Gerhard Brunner, Inhaber der Wald-Apotheke Gräfenroda, staunte nicht schlecht, als ihm in der vergangenen Woche ein Impfpass mit überklebter Adresse vorgelegt wurde. Das ursprüngliche Namens- und Adressfeld war nicht mehr zu sehen. „Nach Umzug oder Namensänderung nach Heirat haben manche auf der Frontseite des Impfpasses eigenständig Aufkleber aufgebracht mit neuer Adress- oder Namensangabe“, erzählt der Apotheker. „Uns wurde ein Pass vorgelegt, bei dem Namen und Adresse nicht von dem impfenden Arzt eingetragen wurden. Da haben wir uns erst einmal gefragt, wie man mit solch einem Fall umgeht.“

Zu seinem Glück kannte Brunner die beiden Kund:innen persönlich – eine Fälschung konnte in diesem Fall also ausgeschlossen werden. Aber was, wenn es sich nicht um bekannte Personen handelt? Der Apotheker informierte sich und wurde nur bedingt fündig: „Das Problem ist, dass der Impfpass kein amtliches Dokument ist. Dabei ist er gerade jetzt so wichtig. In der Vergangenheit wurde der Pass nicht immer gut gepflegt und hatte auch einfach nicht den heutigen Stellenwert.“ Bei seinen Recherchen wurde er darauf aufmerksam, dass es bei einem nicht-amtlichen Dokument eben auch keinen amtlichen Prozess der Personalisierung gibt. Das gelte auch für Änderungen von Name und Adresse. Für ihn und sein Team steht fest: „Solange wir nicht wissen, wie wir offiziell mit diesen Fällen umgehen sollen, und wir die Personen, die es betrifft, nicht kennen, stellen wir kein Zertifikat aus.“

Auch in Berlin sind erste Fälschungen aufgetaucht.
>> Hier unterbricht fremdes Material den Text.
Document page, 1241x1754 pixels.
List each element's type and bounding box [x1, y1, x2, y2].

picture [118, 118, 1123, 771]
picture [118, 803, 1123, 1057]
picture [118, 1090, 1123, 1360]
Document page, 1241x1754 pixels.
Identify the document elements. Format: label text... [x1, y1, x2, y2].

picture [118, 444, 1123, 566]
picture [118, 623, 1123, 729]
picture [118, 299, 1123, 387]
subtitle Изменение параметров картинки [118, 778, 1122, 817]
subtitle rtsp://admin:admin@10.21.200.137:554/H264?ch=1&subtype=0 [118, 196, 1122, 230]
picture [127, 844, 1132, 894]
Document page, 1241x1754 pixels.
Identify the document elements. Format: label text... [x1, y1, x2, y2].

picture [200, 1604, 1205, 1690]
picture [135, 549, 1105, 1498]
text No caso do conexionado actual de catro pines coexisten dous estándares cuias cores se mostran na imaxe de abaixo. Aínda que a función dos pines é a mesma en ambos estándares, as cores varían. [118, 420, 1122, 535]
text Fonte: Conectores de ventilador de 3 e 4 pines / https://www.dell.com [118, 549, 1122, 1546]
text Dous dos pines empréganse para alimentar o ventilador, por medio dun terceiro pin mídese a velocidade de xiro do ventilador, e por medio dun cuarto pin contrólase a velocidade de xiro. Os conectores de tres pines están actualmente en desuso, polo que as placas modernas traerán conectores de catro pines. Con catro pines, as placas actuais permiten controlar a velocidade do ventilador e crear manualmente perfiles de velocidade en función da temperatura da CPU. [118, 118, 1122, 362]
Eine Apothekerin berichtet, dass Impfpässe vorgelegt werden, in denen die angeblichen Impfungen von zwei unterschiedlichen Hausärzt:innen durchgeführt wurden – und zwar zu einem Zeitpunkt, als die Praxen noch gar nicht impfen konnten. Zwar dürfen Ärzt:innen, die im Impfzentrum tätig sind, auch den generellen Praxisstempel zur Dokumentation nutzen. Doch in diesem Fall handelte es sich offensichtlich um eine Fälschung: Denn auch die Impfabstände passten nicht zueinander. Auch hier sollte die Apotheke ein Auge drauf haben, berichtet die Apothekerin. Auch bei der Kontrolle der Chargen wird es den Apotheken nicht einfach gemacht. Gerade zu Beginn der Impfungen wurden diese zum Teil per Hand, zum Teil mittels selbstausgedruckter Etiketten dokumentiert.